Nicht einmal den Pastor ließ sie aus, der, hoch in den Siebzigern, zwar sein Amt nicht mehr übte, aber bei ihrem Vater, mit dem er enge Freundschaft hielt, in gutem Ansehen stand.

Er war der einzige, mit dem sie Mühe hatte; er widerlegte alle ihre Argumente mit Bibelsprüchen, so daß sie schließlich ganz verzweifelt sagte:

»Das klingt ja alles sehr schön, aber bedenken Sie doch, wie alt das ist!  Das paßt doch nicht mehr in unsere Zeit. Wir leben doch heute im zwanzigsten Jahrhundert.«

Als ihn selbst dieses Argument nicht zu überzeugen vermochte, verlegte sie sich aufs Weinen, rang die Hände und rief ein über das andere Mal:

»Die Schande! Unser guter Name! Meine armen Kinder!«

Und als auch das nichts half, schluchzte sie:

»Ach, wenn wir doch Katholiken wären!«

Der Pfarrer sah sie ganz erstaunt an.

»Mein ganzes Vermögen würde ich der Kirche opfern, um Ihr hartes Herz weich zu stimmen.«

Dann stand sie auf und ging, ohne ihm die Hand zu reichen.

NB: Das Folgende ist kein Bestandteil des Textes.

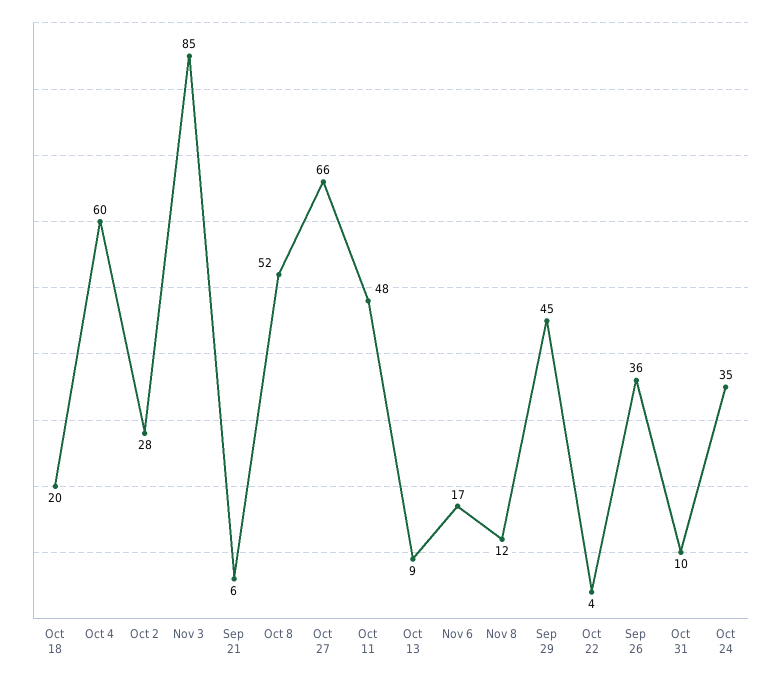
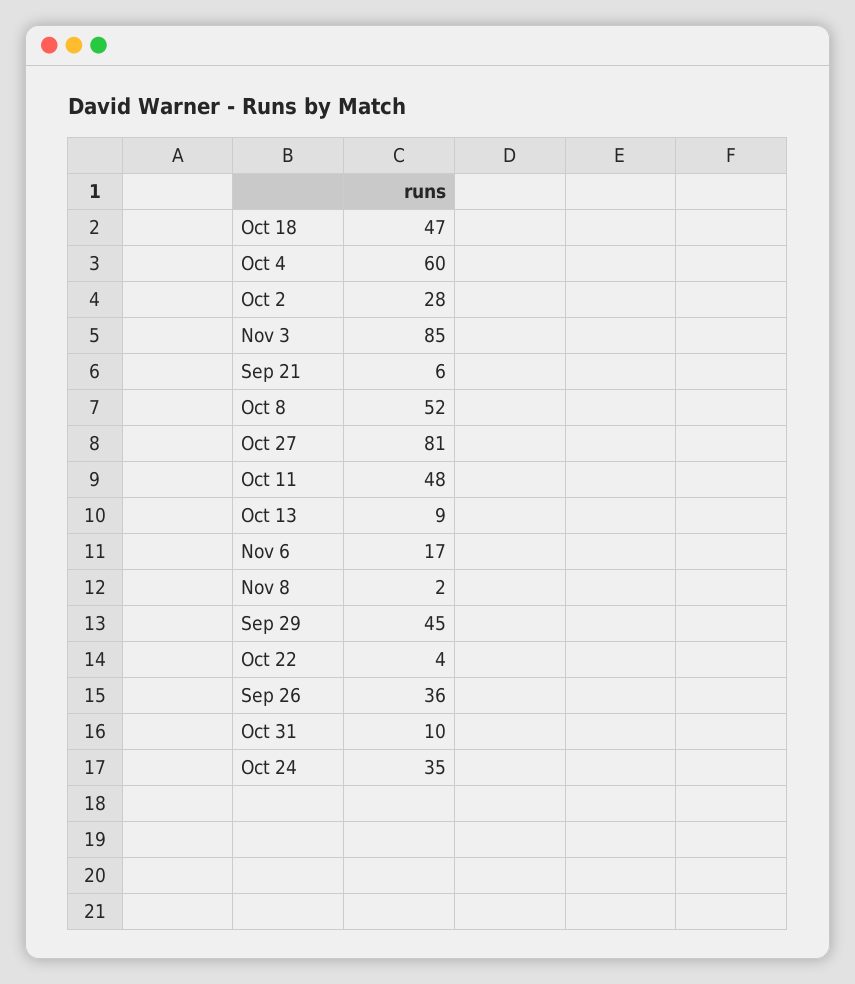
Oct 18: 20 -> 47
Oct 27: 66 -> 81
Nov 8: 12 -> 2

Dem Pfarrer lag der Besuch noch lange in den Gliedern. Auf Schritt und Tritt verfolgte ihn der Gedanke, ob es wohl recht war, seine Vermittlung von der Hand zu weisen. Um da zu raten, muß man die Menschen kennen, entschied er; nicht nur ihre Taten, deren Sinn man nur zu leicht falsch deutet. Werner freilich kannte er als ehrenhaften Menschen, und durch sein Unglück war er ihm nur noch enger ans Herz gewachsen. Mußte der nach seinen Erfahrungen nicht wissen, was er tat?

Wenn mich schon so die Zweifel quälen, dachte er, wie muß es da erst um den alten Geldern stehen, und er nahm Hut und Mantel und ging zu ihm. —

»Wie immer, wenn die Not am höchsten,« empfing ihn der Alte und umarmte ihn, »dann bist du da, ohne daß ich dich rufe.«

Ein Blick zur Tür hinüber genügte, und Martin wußte, daß sein Herr, solange der Pfarrer Weise bei ihm saß, für niemanden zu sprechen war.

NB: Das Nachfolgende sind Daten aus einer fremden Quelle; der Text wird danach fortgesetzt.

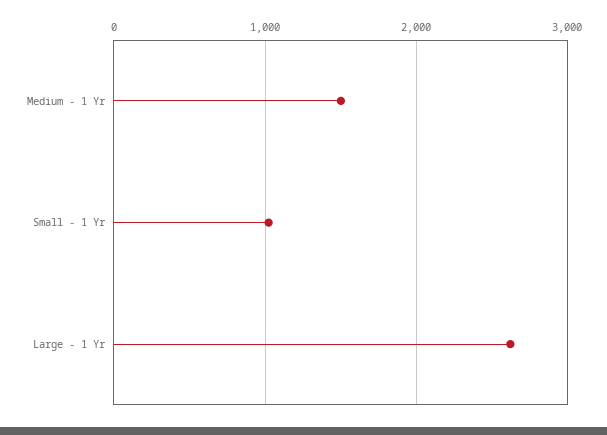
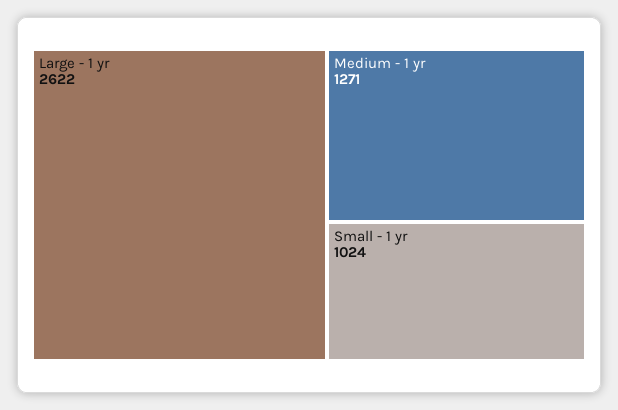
Medium - 1 Yr: 1500 -> 1271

»Mein armer Junge«, begann Geldern, als sie saßen. »Aber wenn alle Welt gegen sein Unglück Sturm läuft; ich halte fest und stehe zu ihm.« Und dann erzählte er dem alten Weise alles, was Luise bis zu der Stunde, in der Werner in ihr Leben trat, erduldet hatte. Und er verschwieg nichts, auch nicht das Häßlichste!

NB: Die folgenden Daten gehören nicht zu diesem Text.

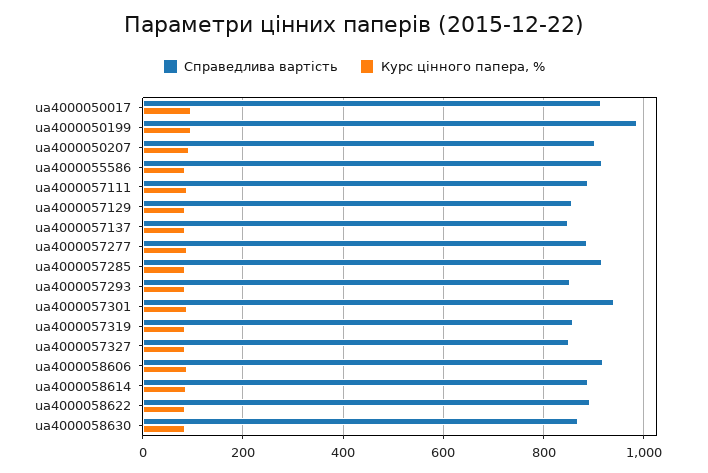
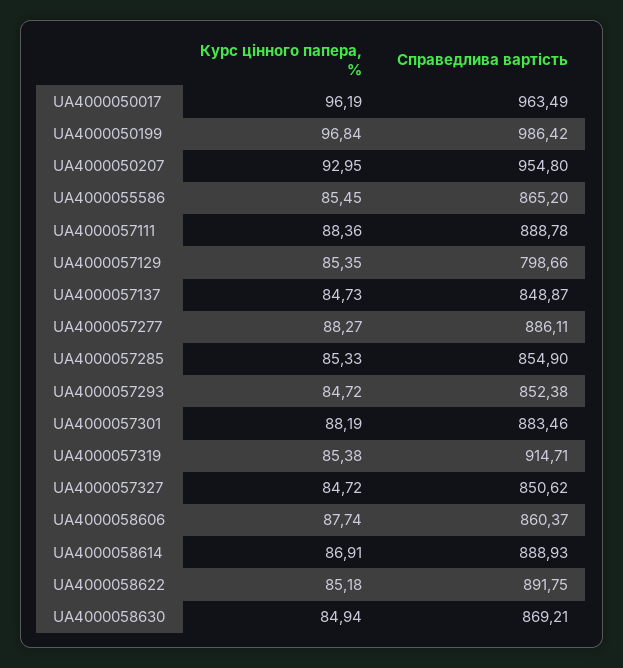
Справедлива вартість, ua4000050017: 920 -> 963.49
Справедлива вартість, ua4000050207: 900 -> 954.8
Справедлива вартість, ua4000055586: 920 -> 865.2
Справедлива вартість, ua4000057129: 860 -> 798.66
Справедлива вартість, ua4000057285: 920 -> 854.9
Справедлива вартість, ua4000057301: 940 -> 883.46
Справедлива вартість, ua4000057319: 860 -> 914.71
Справедлива вартість, ua4000058606: 920 -> 860.37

Dann machte er eine Pause.

Der alte Weise preßte die Lippen zusammen und nickte mit dem Kopfe; dann drückte er Geldern die Hand, holte tief Atem und sagte:

»Die arme Lu!«

»Ja,« erwiderte Geldern, »die arme Lu! Das sagen Werner und ich auch. – Aber die Welt denkt anders!«

»Laß die Welt reden«, sagte Weise; »seit wann kümmert sich der alte Geldern um das, was die Leute sagen?«

»Als ich meiner Tochter das alles erzählte – genau wie ich es eben dir erzählt habe, – ich hoffte, sie als Frau würde sich voller Empörung gegen so viel Unrecht auflehnen, mir um den Hals fallen und für das arme Geschöpf bitten . . .«

»Nun, und was tat sie?« fragte der alte Weise und sah ihm voll Neugier in die Augen.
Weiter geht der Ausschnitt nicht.